Like his music, there’s also a pull to Terry personally. His modesty throughout our time at Duke’s would be an endearing quality on anyone, but it’s particularly charming coming from a musician who’s just released a fourth studio album and is being interviewed for a magazine feature. In fact, after answering questions about his own life and his music, he turns the tables and asks me questions about my life and my experience in town, as if he might also be writing a story about me.
“I LOVE THE WAY MELODY CAN TRICK YOU INTO NOT FOCUSING ON HOW HORRIBLE LIFE CAN BE."
“Yeah, this place is so different than it was when I first moved here,” he says after asking where I live and what I think of Nashville. “I don’t know if I really recognize it anymore.
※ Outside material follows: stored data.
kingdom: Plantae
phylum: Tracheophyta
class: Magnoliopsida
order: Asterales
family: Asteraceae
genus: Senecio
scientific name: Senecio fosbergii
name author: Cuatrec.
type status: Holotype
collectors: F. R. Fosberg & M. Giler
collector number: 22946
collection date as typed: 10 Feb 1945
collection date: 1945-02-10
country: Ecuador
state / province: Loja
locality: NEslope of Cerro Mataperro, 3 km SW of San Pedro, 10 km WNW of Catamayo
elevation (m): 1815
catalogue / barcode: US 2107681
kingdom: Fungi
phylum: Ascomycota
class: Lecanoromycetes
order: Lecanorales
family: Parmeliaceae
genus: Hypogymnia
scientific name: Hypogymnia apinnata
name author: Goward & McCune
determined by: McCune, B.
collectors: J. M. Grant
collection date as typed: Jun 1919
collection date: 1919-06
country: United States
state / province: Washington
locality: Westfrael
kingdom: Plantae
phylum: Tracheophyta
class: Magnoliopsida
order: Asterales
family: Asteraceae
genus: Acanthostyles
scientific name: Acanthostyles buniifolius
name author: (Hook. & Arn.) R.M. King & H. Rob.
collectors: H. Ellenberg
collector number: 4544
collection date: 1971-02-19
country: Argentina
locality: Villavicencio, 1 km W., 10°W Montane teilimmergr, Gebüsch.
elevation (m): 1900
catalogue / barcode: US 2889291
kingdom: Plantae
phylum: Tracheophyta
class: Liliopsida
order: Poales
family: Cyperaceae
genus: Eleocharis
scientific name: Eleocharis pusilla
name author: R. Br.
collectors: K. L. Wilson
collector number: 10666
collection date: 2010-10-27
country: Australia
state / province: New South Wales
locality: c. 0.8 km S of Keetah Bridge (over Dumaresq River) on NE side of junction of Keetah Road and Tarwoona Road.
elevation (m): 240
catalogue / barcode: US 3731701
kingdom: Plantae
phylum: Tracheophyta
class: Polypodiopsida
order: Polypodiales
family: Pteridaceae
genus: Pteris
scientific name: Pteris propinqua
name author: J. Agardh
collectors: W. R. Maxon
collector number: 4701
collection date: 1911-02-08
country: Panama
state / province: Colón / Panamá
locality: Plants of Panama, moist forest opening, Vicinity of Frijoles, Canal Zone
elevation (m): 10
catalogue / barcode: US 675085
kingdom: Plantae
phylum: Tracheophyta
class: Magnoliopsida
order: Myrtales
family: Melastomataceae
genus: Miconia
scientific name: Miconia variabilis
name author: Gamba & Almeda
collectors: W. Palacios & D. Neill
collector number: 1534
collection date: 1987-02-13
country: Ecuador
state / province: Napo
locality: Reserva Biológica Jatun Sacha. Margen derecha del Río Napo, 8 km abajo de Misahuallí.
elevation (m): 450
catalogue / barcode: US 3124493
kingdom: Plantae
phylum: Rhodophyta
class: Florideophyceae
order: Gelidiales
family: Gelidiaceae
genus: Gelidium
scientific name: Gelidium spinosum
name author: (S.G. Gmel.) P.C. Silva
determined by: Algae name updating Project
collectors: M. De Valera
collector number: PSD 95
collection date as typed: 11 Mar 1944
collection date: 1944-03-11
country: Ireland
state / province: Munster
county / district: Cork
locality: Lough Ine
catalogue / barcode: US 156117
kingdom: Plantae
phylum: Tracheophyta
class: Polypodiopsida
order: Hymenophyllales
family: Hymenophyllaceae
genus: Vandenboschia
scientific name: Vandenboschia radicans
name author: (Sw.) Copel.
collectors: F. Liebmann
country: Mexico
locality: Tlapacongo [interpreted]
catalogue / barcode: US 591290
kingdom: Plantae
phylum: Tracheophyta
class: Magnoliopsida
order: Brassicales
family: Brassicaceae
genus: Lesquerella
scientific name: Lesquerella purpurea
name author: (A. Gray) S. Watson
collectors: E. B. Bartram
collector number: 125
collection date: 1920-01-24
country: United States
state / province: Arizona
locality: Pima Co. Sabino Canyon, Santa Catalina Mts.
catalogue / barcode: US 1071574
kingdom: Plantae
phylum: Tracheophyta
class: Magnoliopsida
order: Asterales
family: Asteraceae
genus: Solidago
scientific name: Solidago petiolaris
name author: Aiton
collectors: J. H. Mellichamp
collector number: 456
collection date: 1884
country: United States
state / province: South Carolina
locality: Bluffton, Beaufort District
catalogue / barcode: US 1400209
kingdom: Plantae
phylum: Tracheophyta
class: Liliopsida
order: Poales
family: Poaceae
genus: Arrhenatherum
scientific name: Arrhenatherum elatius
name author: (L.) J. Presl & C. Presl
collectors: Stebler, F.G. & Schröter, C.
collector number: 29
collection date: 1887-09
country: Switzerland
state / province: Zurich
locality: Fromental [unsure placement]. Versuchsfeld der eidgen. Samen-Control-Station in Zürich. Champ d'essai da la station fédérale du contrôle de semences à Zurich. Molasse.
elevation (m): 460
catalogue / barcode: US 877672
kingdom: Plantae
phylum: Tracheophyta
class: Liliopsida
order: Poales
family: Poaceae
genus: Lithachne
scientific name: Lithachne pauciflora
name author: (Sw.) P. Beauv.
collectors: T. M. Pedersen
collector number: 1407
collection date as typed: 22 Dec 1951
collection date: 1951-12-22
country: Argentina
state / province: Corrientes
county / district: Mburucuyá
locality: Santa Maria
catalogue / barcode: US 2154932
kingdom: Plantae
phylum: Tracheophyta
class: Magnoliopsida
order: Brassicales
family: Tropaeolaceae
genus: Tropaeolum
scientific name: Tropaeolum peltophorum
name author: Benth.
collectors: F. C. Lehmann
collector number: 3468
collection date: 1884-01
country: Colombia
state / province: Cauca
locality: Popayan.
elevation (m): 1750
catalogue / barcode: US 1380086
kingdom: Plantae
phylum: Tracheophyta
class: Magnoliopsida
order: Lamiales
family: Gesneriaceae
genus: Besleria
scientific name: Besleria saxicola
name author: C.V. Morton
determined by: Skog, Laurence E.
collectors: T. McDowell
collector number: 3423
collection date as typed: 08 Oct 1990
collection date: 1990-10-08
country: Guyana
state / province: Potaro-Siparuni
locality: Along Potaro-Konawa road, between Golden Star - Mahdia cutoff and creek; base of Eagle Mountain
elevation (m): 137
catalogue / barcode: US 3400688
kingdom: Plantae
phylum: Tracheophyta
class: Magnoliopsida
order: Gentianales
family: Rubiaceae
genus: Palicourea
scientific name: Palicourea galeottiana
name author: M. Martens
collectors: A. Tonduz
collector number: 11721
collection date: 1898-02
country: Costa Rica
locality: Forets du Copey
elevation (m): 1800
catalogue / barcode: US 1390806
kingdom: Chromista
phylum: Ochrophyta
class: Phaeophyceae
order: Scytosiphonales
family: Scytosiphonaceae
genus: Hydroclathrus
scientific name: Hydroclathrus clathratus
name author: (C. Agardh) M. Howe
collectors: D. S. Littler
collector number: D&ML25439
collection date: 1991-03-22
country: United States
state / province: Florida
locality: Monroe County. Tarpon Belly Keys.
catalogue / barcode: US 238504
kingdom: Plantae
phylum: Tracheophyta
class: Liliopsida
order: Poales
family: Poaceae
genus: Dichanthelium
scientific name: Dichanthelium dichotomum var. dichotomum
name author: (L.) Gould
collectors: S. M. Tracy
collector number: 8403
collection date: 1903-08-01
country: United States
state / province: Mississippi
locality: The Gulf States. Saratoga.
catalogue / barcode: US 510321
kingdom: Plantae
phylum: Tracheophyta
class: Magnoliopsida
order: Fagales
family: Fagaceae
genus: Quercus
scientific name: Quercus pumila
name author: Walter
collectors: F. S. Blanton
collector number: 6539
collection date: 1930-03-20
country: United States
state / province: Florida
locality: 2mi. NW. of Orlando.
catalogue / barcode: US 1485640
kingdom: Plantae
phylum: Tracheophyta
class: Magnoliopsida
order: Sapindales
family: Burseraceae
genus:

It’s not a bad thing. It’s just changing faster than I think a lot of people who’ve lived here a while can get used to.”
Though he doesn’t know exactly what the rest of the year will look like, Terry says he’d love to tour if the right circumstances presented themselves. And when it comes to new music, he says he already has a range of ideas on which he is eager to begin work. Music, he says, will more than likely always be a part of his future.
“Making music helps me stylize my reality,” he says. “I pick and choose moments of my life and am honest about them and present them in this very beautiful snapshot so that I can make sense of my own life. And, who knows, maybe other people can make sense of theirs too.”